Nymphadora Tonks

394 66 19
                                    

Tonks Konutu, Londra
06.08.1991, 18.30

Harry ve Andromeda, kısık bir 'pop' sesiyle bir evin önünde belirdiler. Harry, midesinin bulandığını hissettiğinde bir elini karnına doğru götürdü. Bulantının gitmesi için de temiz havayı içine çekmeye çalıştı.

Andromeda, Harry'nin cisimlenme sonrası haline gülümseyip "İlk seferde her zaman böyle olur." dedi. "Genelde herkes ilk yanı sıra cisimlenme deneyimlerinde kusarlar. Sen çoğundan çok iyi idare ettin."

Harry, yavaş yavaş midesinin normale döndüğünü hissederken "Bir uyarı iyi olabilirdi," diye küçük bir sitem etti. Sonra da etrafını kontrol edince iki katlı mütevazi bir ev ile karşılaştı. "Burası senin mi evin?"

"Evet," dedi Andromeda. "Kızım ve ben beraber yaşıyoruz."

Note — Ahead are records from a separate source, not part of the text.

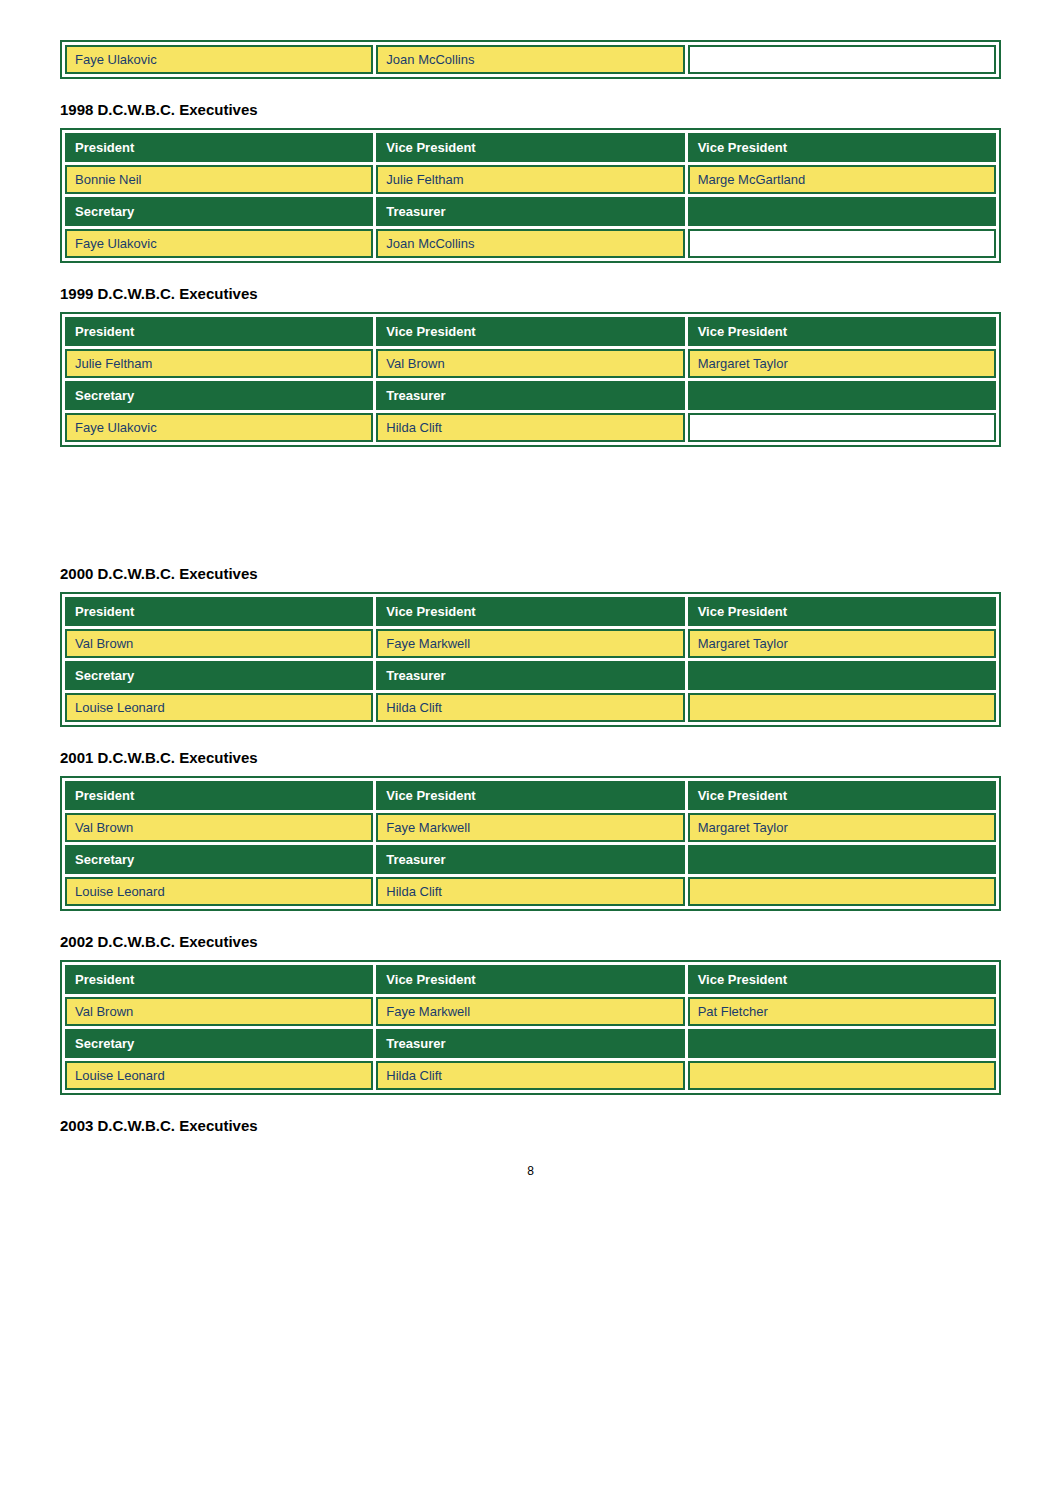| Faye Ulakovic | Joan McCollins | |
1998 D.C.W.B.C. Executives
| President | Vice President | Vice President |
| Bonnie Neil | Julie Feltham | Marge McGartland |
| Secretary | Treasurer | |
| Faye Ulakovic | Joan McCollins | |
1999 D.C.W.B.C. Executives
| President | Vice President | Vice President |
| Julie Feltham | Val Brown | Margaret Taylor |
| Secretary | Treasurer | |
| Faye Ulakovic | Hilda Clift | |
2000 D.C.W.B.C. Executives
| President | Vice President | Vice President |
| Val Brown | Faye Markwell | Margaret Taylor |
| Secretary | Treasurer | |
| Louise Leonard | Hilda Clift | |
2001 D.C.W.B.C. Executives
| President | Vice President | Vice President |
| Val Brown | Faye Markwell | Margaret Taylor |
| Secretary | Treasurer | |
| Louise Leonard | Hilda Clift | |
2002 D.C.W.B.C. Executives
| President | Vice President | Vice President |
| Val Brown | Faye Markwell | Pat Fletcher |
| Secretary | Treasurer | |
| Louise Leonard | Hilda Clift | |
2003 D.C.W.B.C. Executives
8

Harry, kocası hakkında hiçbir yorum yapmadı. Çünkü Andromeda'yı araştırdığında onun kocasının 79'da Ölüm Yiyen saldırısında öldürüldüğünü öğrenmişti. Onun yarasına tuz basmaya gerek yoktu.

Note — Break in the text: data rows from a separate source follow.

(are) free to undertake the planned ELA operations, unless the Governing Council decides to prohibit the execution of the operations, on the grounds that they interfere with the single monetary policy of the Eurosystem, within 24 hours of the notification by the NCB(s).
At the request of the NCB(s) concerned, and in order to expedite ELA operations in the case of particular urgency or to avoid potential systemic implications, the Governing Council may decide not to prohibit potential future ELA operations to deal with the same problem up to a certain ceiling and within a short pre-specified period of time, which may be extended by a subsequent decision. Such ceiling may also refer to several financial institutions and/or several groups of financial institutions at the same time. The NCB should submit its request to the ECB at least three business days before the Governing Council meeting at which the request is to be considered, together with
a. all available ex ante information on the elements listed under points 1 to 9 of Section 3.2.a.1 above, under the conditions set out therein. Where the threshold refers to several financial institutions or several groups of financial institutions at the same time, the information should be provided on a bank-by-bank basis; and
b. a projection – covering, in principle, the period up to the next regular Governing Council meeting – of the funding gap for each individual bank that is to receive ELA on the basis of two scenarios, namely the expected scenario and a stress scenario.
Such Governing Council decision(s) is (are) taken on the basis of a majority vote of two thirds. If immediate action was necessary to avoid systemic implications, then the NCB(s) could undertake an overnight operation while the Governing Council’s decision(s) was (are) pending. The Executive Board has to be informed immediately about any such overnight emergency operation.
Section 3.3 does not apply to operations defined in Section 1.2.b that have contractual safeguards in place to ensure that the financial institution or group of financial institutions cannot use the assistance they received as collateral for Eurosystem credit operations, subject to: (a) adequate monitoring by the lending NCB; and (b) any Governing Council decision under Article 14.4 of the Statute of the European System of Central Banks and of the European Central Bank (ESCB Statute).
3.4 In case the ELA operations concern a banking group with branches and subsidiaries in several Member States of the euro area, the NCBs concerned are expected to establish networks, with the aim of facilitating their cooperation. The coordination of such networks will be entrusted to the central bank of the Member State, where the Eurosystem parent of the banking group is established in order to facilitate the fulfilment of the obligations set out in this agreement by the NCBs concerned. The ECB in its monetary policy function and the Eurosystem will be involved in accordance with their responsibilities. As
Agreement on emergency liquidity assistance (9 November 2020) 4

İkili, beraber içeri girmeden önce koğuşların içerisinden geçtiler. Harry, bunu hissettiğinde kısa bir süre şaşırdı. Sanki koğuşlar onun niyetini anlamaya çalışıyormuş gibiydi.

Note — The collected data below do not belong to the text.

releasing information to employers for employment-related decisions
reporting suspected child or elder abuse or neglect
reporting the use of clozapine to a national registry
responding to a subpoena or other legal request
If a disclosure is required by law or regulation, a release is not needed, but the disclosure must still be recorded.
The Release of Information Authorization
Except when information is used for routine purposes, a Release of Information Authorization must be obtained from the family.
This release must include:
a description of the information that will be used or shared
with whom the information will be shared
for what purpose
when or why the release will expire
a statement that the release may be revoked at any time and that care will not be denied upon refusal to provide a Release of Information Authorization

"Daha demin ne oldu?" diye sordu merakla. "Sanki birisinin benim niyetimi sorguladığını hissettim."

Andromeda önce küçük bir şokla Harry'ye baktı. Sonra da ifadesini düzeltip "Sanırım şaşırmamalıyım," dedi. "Demin evimi koruyan koğuşların içerisine giriş yaptık ve bu koğuşlar, bu evin sakinlerine, yani bana ve kızıma, zarar vermek isteyen herkese oldukça acı verici bir ölüm bahşediyor."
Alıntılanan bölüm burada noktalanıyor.